Jan. 17, 1922 — May 8, 2012

It says worlds about the character of Nicholas deBelleville Katzenbach that Some of It Was Fun, his modestly titled 2008 memoir of service at the highest levels of the U.S. government, makes no mention of what must have been the most harrowing experience of his life: two years in Italian and German prison camps after the B-25 bomber he was navigating was shot down over the Mediterranean in World War II.

Katzenbach had enlisted as a Princeton junior, just after the attack on Pearl Harbor, and when he heard his bombardier announce that their plane was on fire, he simply responded, “That’s too bad.” Decades later, groping in vain as deputy secretary of state for a way to wind down the Vietnam War, he summed up the difference between himself and Walt Rostow, one of the Johnson administration’s biggest hawks, saying, “I was the navigator who was shot down ... and Walt was the guy picking my targets.”

Katzenbach with President Lyndon B. Johnson and Attorney General Robert F. Kennedy in August 1964
Katzenbach with President Lyndon B. Johnson and Attorney General Robert F. Kennedy in August 1964
PHOTO: BETTMANN/CORBIS

He was the son of a distinguished New Jersey family (his father was the state attorney general in the 1920s and his mother the first female head of the state Board of Education), but he wore his lineage as he wore everything else: lightly. As his daughter Mimi recalled in a moving memorial service in Alexander Hall in June, he did not join his fellow POWs in the breakout that would become celebrated in film as The Great Escape, but he entertained their captors with Kaufman and Hart’s You Can’t Take It With You, to cover the sound of the digging. After the war, he persuaded Princeton that the 500-odd books he’d read in captivity should count toward his undergraduate degree.
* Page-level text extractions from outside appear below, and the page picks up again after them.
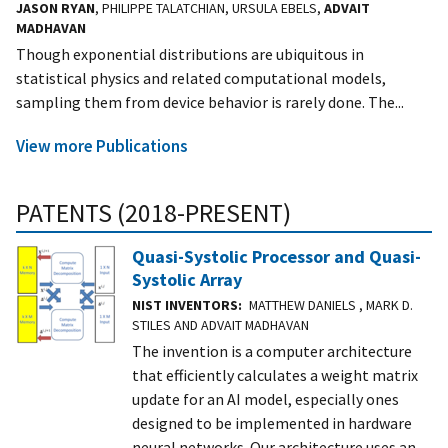
JASON RYAN
, PHILIPPE TALATCHIAN, URSULA EBELS,
ADVAIT
MADHAVAN
Though exponential distributions are ubiquitous in
statistical physics and related computational models,
sampling them from device behavior is rarely done. The...
View more Publications
PATENTS (2018-PRESENT)
Quasi-Systolic Processor and Quasi-
Systolic Array
NIST INVENTORS
MATTHEW DANIELS , MARK D.
STILES AND ADVAIT MADHAVAN
The invention is a computer architecture
that efficiently calculates a weight matrix
update for an AI model, especially ones
designed to be implemented in hardware
neural networks. Our architecture uses an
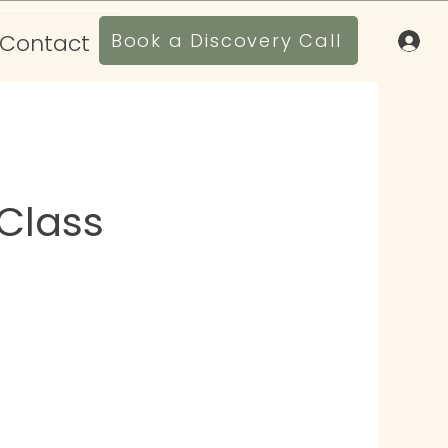
Contact
Book a Discovery Call
Class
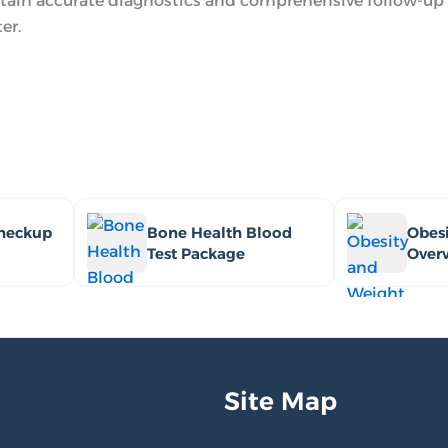
tain accurate diagnostics and comprehensive follow-up 
er.
Checkup
Bone Health Blood
Obesi
Test Package
Over
Site Map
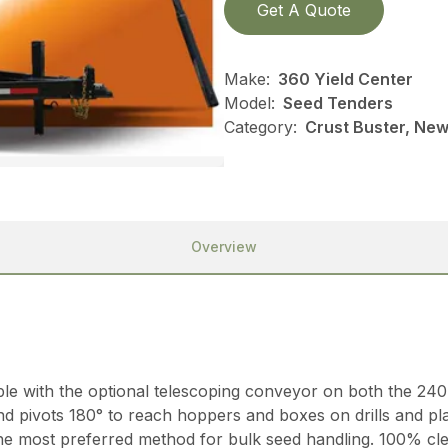
Get A Quote
Make:
360 Yield Center
Model:
Seed Tenders
Category:
Crust Buster, New
Overview
able with the optional telescoping conveyor on both the 24
nd pivots 180° to reach hoppers and boxes on drills and p
 the most preferred method for bulk seed handling. 100% cl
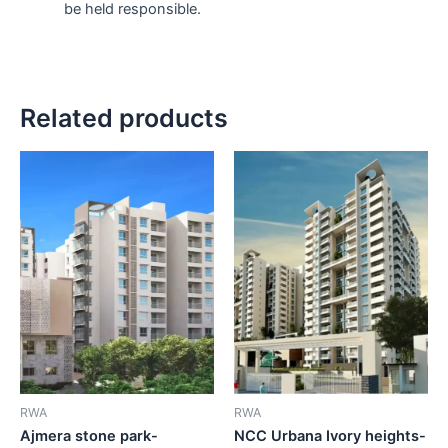
be held responsible.
Related products
RWA
RWA
Ajmera stone park-
NCC Urbana Ivory heights-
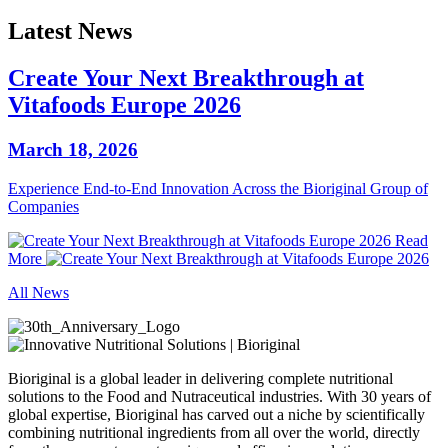
Latest News
Create Your Next Breakthrough at
Vitafoods Europe 2026
March 18, 2026
Experience End‑to‑End Innovation Across the Bioriginal Group of
Companies
Read
More
All News
Bioriginal is a global leader in delivering complete nutritional
solutions to the Food and Nutraceutical industries. With 30 years of
global expertise, Bioriginal has carved out a niche by scientifically
combining nutritional ingredients from all over the world, directly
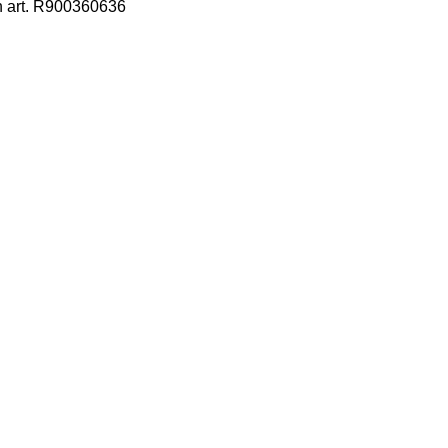
h art. R900360636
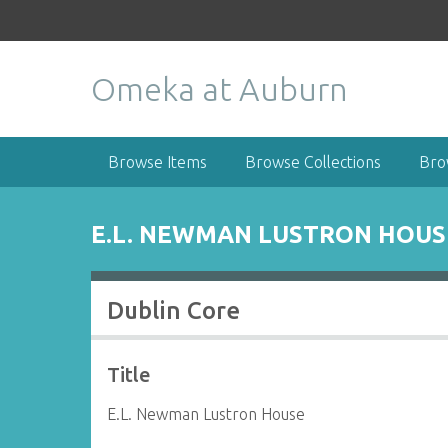
S
k
i
Omeka at Auburn
p
t
o
m
Browse Items
Browse Collections
Bro
a
i
n
E.L. NEWMAN LUSTRON HOUS
c
o
n
Dublin Core
t
e
n
Title
t
E.L. Newman Lustron House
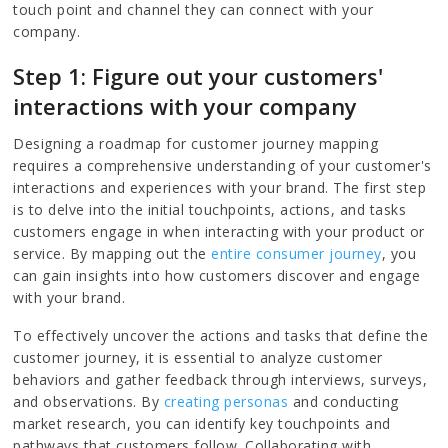
touch point and channel they can connect with your
company.
Step 1: Figure out your customers'
interactions with your company
Designing a roadmap for customer journey mapping
requires a comprehensive understanding of your customer's
interactions and experiences with your brand. The first step
is to delve into the initial touchpoints, actions, and tasks
customers engage in when interacting with your product or
service. By mapping out the
entire consumer journey
, you
can gain insights into how customers discover and engage
with your brand.
To effectively uncover the actions and tasks that define the
customer journey, it is essential to analyze customer
behaviors and gather feedback through interviews, surveys,
and observations. By
creating personas
and conducting
market research, you can identify key touchpoints and
pathways that customers follow. Collaborating with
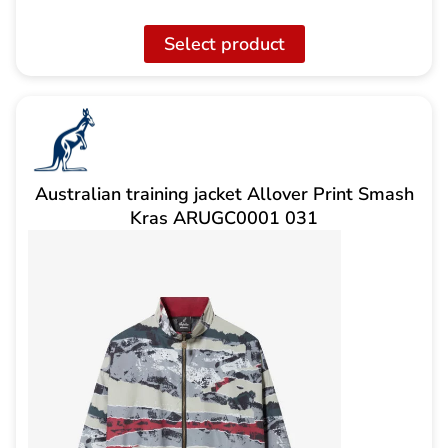
Select product
Australian training jacket Allover Print Smash
Kras ARUGC0001 031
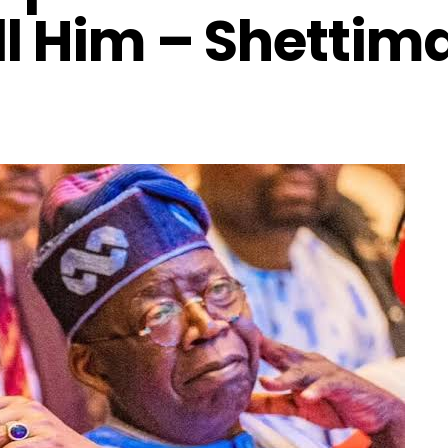
ll Him – Shettim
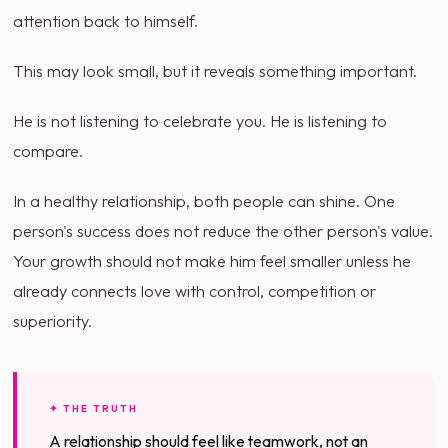
attention back to himself.
This may look small, but it reveals something important.
He is not listening to celebrate you. He is listening to
compare.
In a healthy relationship, both people can shine. One
person's success does not reduce the other person's value.
Your growth should not make him feel smaller unless he
already connects love with control, competition or
superiority.
✦ THE TRUTH
A relationship should feel like teamwork, not an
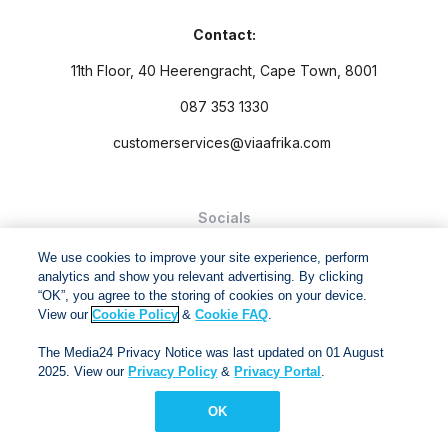
Contact:
11th Floor, 40 Heerengracht, Cape Town, 8001
087 353 1330
customerservices@viaafrika.com
Socials
We use cookies to improve your site experience, perform
analytics and show you relevant advertising. By clicking
“OK”, you agree to the storing of cookies on your device.
View our
Cookie Policy
&
Cookie FAQ
.
By submitting form you accept our
Privacy Policy
and
Terms
The Media24 Privacy Notice was last updated on 01 August
and Conditions.
2025. View our
Privacy Policy
&
Privacy Portal
.
Via Afrika Copyright © 2024. All right reserved
OK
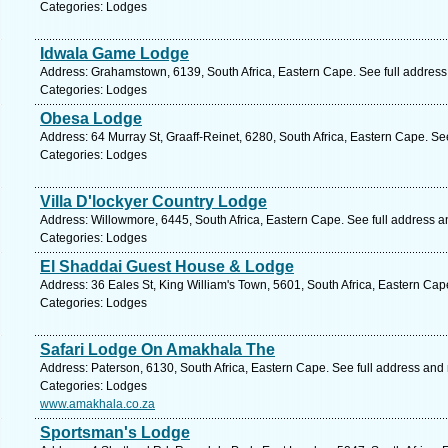
Categories: Lodges
Idwala Game Lodge
Address: Grahamstown, 6139, South Africa, Eastern Cape. See full addres
Categories: Lodges
Obesa Lodge
Address: 64 Murray St, Graaff-Reinet, 6280, South Africa, Eastern Cape. Se
Categories: Lodges
Villa D'lockyer Country Lodge
Address: Willowmore, 6445, South Africa, Eastern Cape. See full address 
Categories: Lodges
El Shaddai Guest House & Lodge
Address: 36 Eales St, King William's Town, 5601, South Africa, Eastern Cap
Categories: Lodges
Safari Lodge On Amakhala The
Address: Paterson, 6130, South Africa, Eastern Cape. See full address and
Categories: Lodges
www.amakhala.co.za
Sportsman's Lodge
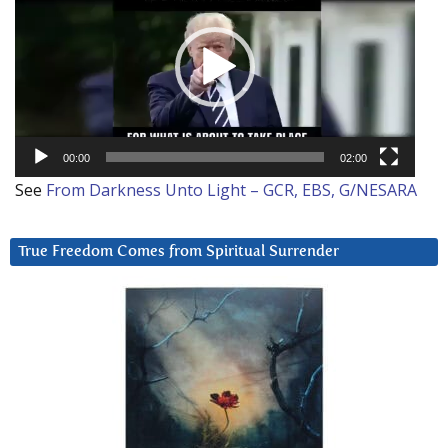
00:00
02:00
See
From Darkness Unto Light – GCR, EBS, G/NESARA
True Freedom Comes from Spiritual Surrender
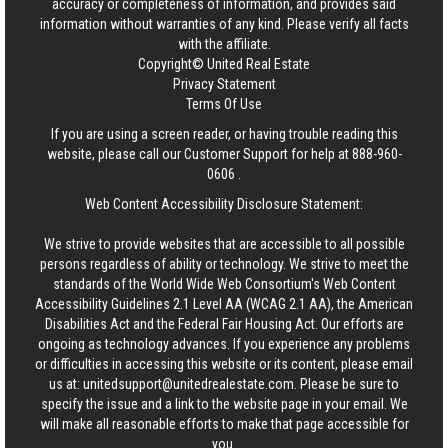
accuracy or completeness of information, and provides said
information without warranties of any kind. Please verify all facts
with the affiliate.
Copyright© United Real Estate
Privacy Statement
Terms Of Use
If you are using a screen reader, or having trouble reading this
website, please call our Customer Support for help at
888-960-
0606
.
Web Content Accessibility Disclosure Statement:
We strive to provide websites that are accessible to all possible
persons regardless of ability or technology. We strive to meet the
standards of the World Wide Web Consortium's Web Content
Accessibility Guidelines 2.1 Level AA (WCAG 2.1 AA), the American
Disabilities Act and the Federal Fair Housing Act. Our efforts are
ongoing as technology advances. If you experience any problems
or difficulties in accessing this website or its content, please email
us at:
unitedsupport@unitedrealestate.com
. Please be sure to
specify the issue and a link to the website page in your email. We
will make all reasonable efforts to make that page accessible for
you.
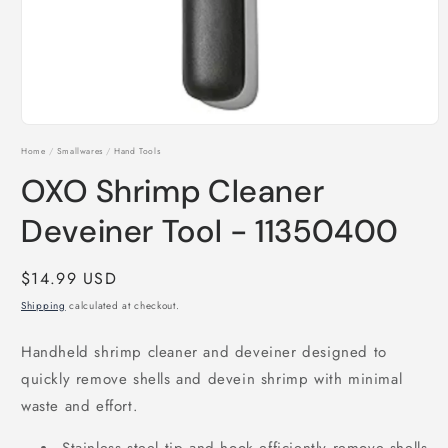
Open
media
Home
/
Smallwares
/
Hand Tools
1
in
OXO Shrimp Cleaner
modal
Deveiner Tool - 11350400
Regular
$14.99 USD
price
Shipping
calculated at checkout.
Handheld shrimp cleaner and deveiner designed to
quickly remove shells and devein shrimp with minimal
waste and effort.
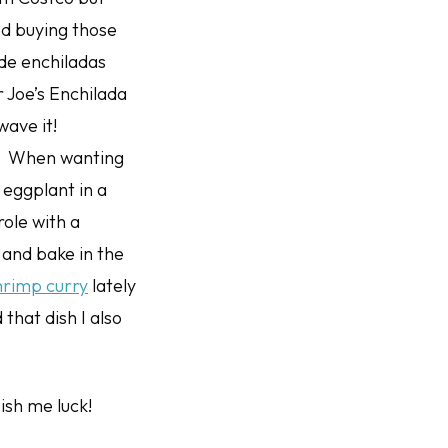
ped buying those
de enchiladas
r Joe’s Enchilada
wave it!
y! When wanting
 eggplant in a
ole with a
and bake in the
hrimp curry
lately
that dish I also
ish me luck!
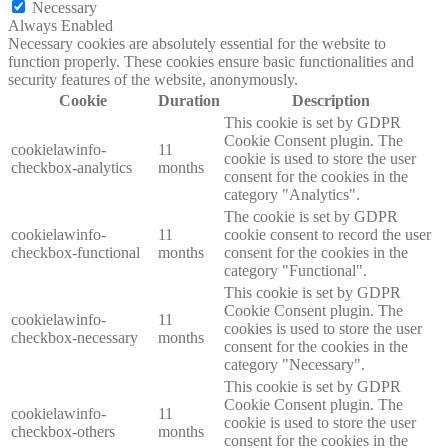
Necessary
Always Enabled
Necessary cookies are absolutely essential for the website to
function properly. These cookies ensure basic functionalities and
security features of the website, anonymously.
Cookie
Duration
Description
This cookie is set by GDPR
Cookie Consent plugin. The
cookielawinfo-
11
cookie is used to store the user
checkbox-analytics
months
consent for the cookies in the
category "Analytics".
The cookie is set by GDPR
cookielawinfo-
11
cookie consent to record the user
checkbox-functional
months
consent for the cookies in the
category "Functional".
This cookie is set by GDPR
Cookie Consent plugin. The
cookielawinfo-
11
cookies is used to store the user
checkbox-necessary
months
consent for the cookies in the
category "Necessary".
This cookie is set by GDPR
Cookie Consent plugin. The
cookielawinfo-
11
cookie is used to store the user
checkbox-others
months
consent for the cookies in the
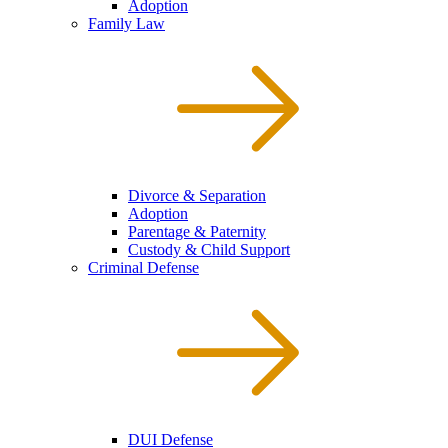
Adoption
Family Law
Divorce & Separation
Adoption
Parentage & Paternity
Custody & Child Support
Criminal Defense
DUI Defense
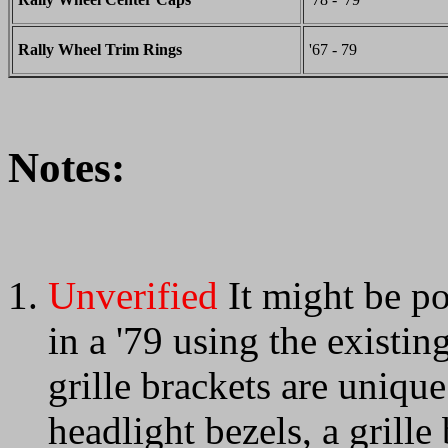
Rally Wheel Trim Rings
'67 - 79
Notes:
Unverified
It might be pos
in a '79 using the existi
grille brackets are unique
headlight bezels, a grill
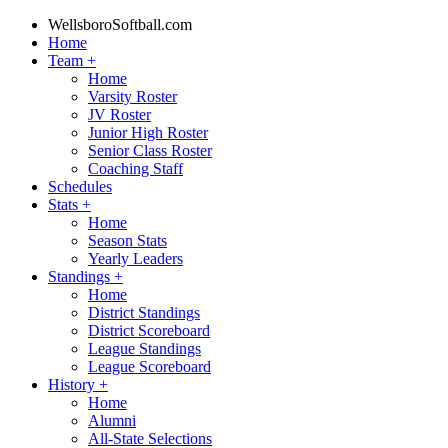
WellsboroSoftball.com
Home
Team
+
Home
Varsity Roster
JV Roster
Junior High Roster
Senior Class Roster
Coaching Staff
Schedules
Stats
+
Home
Season Stats
Yearly Leaders
Standings
+
Home
District Standings
District Scoreboard
League Standings
League Scoreboard
History
+
Home
Alumni
All-State Selections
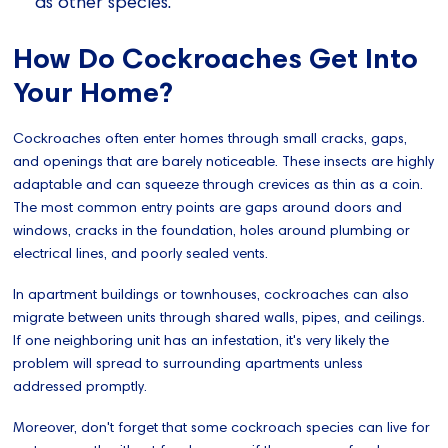
as other species.
How Do Cockroaches Get Into
Your Home?
Cockroaches often enter homes through small cracks, gaps,
and openings that are barely noticeable. These insects are highly
adaptable and can squeeze through crevices as thin as a coin.
The most common entry points are gaps around doors and
windows, cracks in the foundation, holes around plumbing or
electrical lines, and poorly sealed vents.
In apartment buildings or townhouses, cockroaches can also
migrate between units through shared walls, pipes, and ceilings.
If one neighboring unit has an infestation, it's very likely the
problem will spread to surrounding apartments unless
addressed promptly.
Moreover, don't forget that some cockroach species can live for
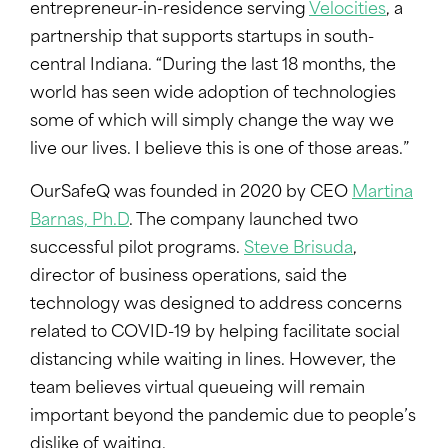
entrepreneur-in-residence serving
Velocities
, a
partnership that supports startups in south-
central Indiana. “During the last 18 months, the
world has seen wide adoption of technologies
some of which will simply change the way we
live our lives. I believe this is one of those areas.”
OurSafeQ was founded in 2020 by CEO
Martina
Barnas, Ph.D
. The company launched two
successful pilot programs.
Steve Brisuda
,
director of business operations, said the
technology was designed to address concerns
related to COVID-19 by helping facilitate social
distancing while waiting in lines. However, the
team believes virtual queueing will remain
important beyond the pandemic due to people’s
dislike of waiting.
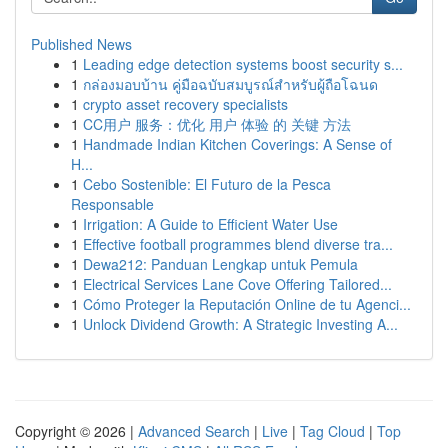
Published News
1
Leading edge detection systems boost security s...
1
กล่องมอบบ้าน คู่มือฉบับสมบูรณ์สำหรับผู้ถือโฉนด
1
crypto asset recovery specialists
1
CC用户 服务：优化 用户 体验 的 关键 方法
1
Handmade Indian Kitchen Coverings: A Sense of
H...
1
Cebo Sostenible: El Futuro de la Pesca
Responsable
1
Irrigation: A Guide to Efficient Water Use
1
Effective football programmes blend diverse tra...
1
Dewa212: Panduan Lengkap untuk Pemula
1
Electrical Services Lane Cove Offering Tailored...
1
Cómo Proteger la Reputación Online de tu Agenci...
1
Unlock Dividend Growth: A Strategic Investing A...
Copyright © 2026 |
Advanced Search
|
Live
|
Tag Cloud
|
Top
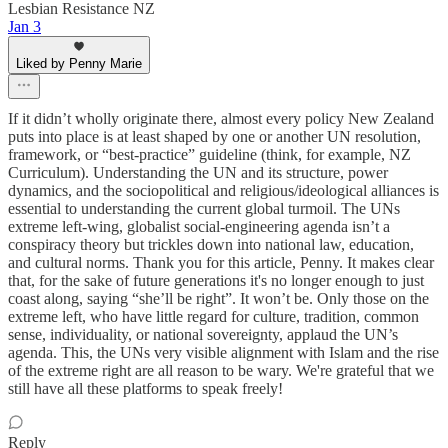
Lesbian Resistance NZ
Jan 3
Liked by Penny Marie
If it didn’t wholly originate there, almost every policy New Zealand
puts into place is at least shaped by one or another UN resolution,
framework, or “best-practice” guideline (think, for example, NZ
Curriculum). Understanding the UN and its structure, power
dynamics, and the sociopolitical and religious/ideological alliances is
essential to understanding the current global turmoil. The UNs
extreme left-wing, globalist social-engineering agenda isn’t a
conspiracy theory but trickles down into national law, education,
and cultural norms. Thank you for this article, Penny. It makes clear
that, for the sake of future generations it's no longer enough to just
coast along, saying “she’ll be right”. It won’t be. Only those on the
extreme left, who have little regard for culture, tradition, common
sense, individuality, or national sovereignty, applaud the UN’s
agenda. This, the UNs very visible alignment with Islam and the rise
of the extreme right are all reason to be wary. We're grateful that we
still have all these platforms to speak freely!
Reply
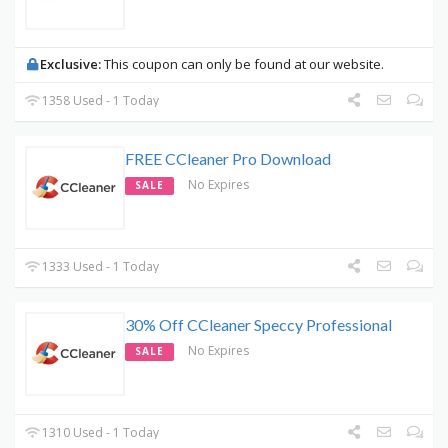
Exclusive:
This coupon can only be found at our website.
1358 Used - 1 Today
FREE CCleaner Pro Download
No Expires
SALE
1333 Used - 1 Today
30% Off CCleaner Speccy Professional
No Expires
SALE
1310 Used - 1 Today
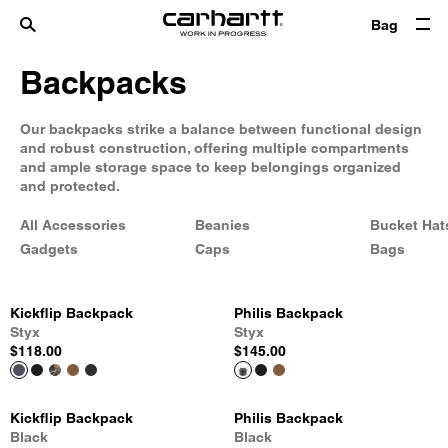
Bag
Backpacks
Our backpacks strike a balance between functional design
and robust construction, offering multiple compartments
and ample storage space to keep belongings organized
and protected.
All Accessories
Beanies
Bucket Hat
Gadgets
Caps
Bags
Kickflip Backpack
Philis Backpack
Styx
Styx
$118.00
$145.00
Kickflip Backpack
Philis Backpack
Black
Black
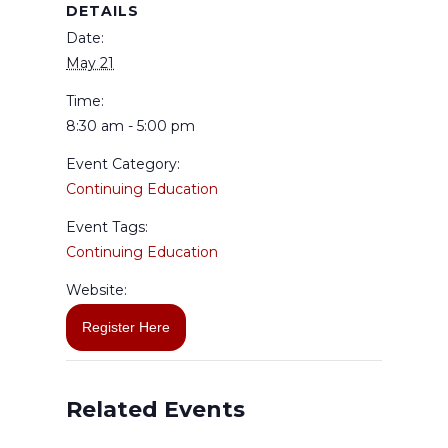
DETAILS
Date:
May 21
Time:
8:30 am - 5:00 pm
Event Category:
Continuing Education
Event Tags:
Continuing Education
Website:
Register Here
Related Events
Two years later, he graduated from Yale Law School and went on to study at Oxford as a Rhodes Scholar.

He knew neither John nor Robert Kennedy before joining the New Frontier as head of the Justice Department’s Office of Legal Counsel, but he came to be one of their most trusted aides as deputy attorney general, supervising the integration of the state universities of Mississippi and Alabama, and later serving as Lyndon B. Johnson’s attorney general.

I interviewed Katzenbach just a couple of weeks before his death, for a book on the 1964 Civil Rights Act, probably the most important law of the 20th century, in whose drafting and passage he had played a crucial role. His voice was weak but his wit unflagging. He recalled the challenge of negotiating the bill with the Senate Republican leader, Everett Dirksen, before so much bourbon had been consumed that Dirksen — who wanted changes — wouldn’t remember in the morning what he’d agreed to the night before. “Burke Marshall,” the assistant attorney general for civil rights, “one of the best lawyers I’ve ever known, was capable of redrafting something in different words to say the same thing,” Katzenbach recalled. “He could do it once. It was much more difficult to do it twice.”

Katzenbach was a longtime University trustee, and at the end of his memorial service, the congregation in Alexander Hall joined in a fitting call and response from the Book of Matthew: “Well done, good and faithful servant.” Well done, indeed.

Todd S. Purdum ’82 is national editor at Vanity Fair.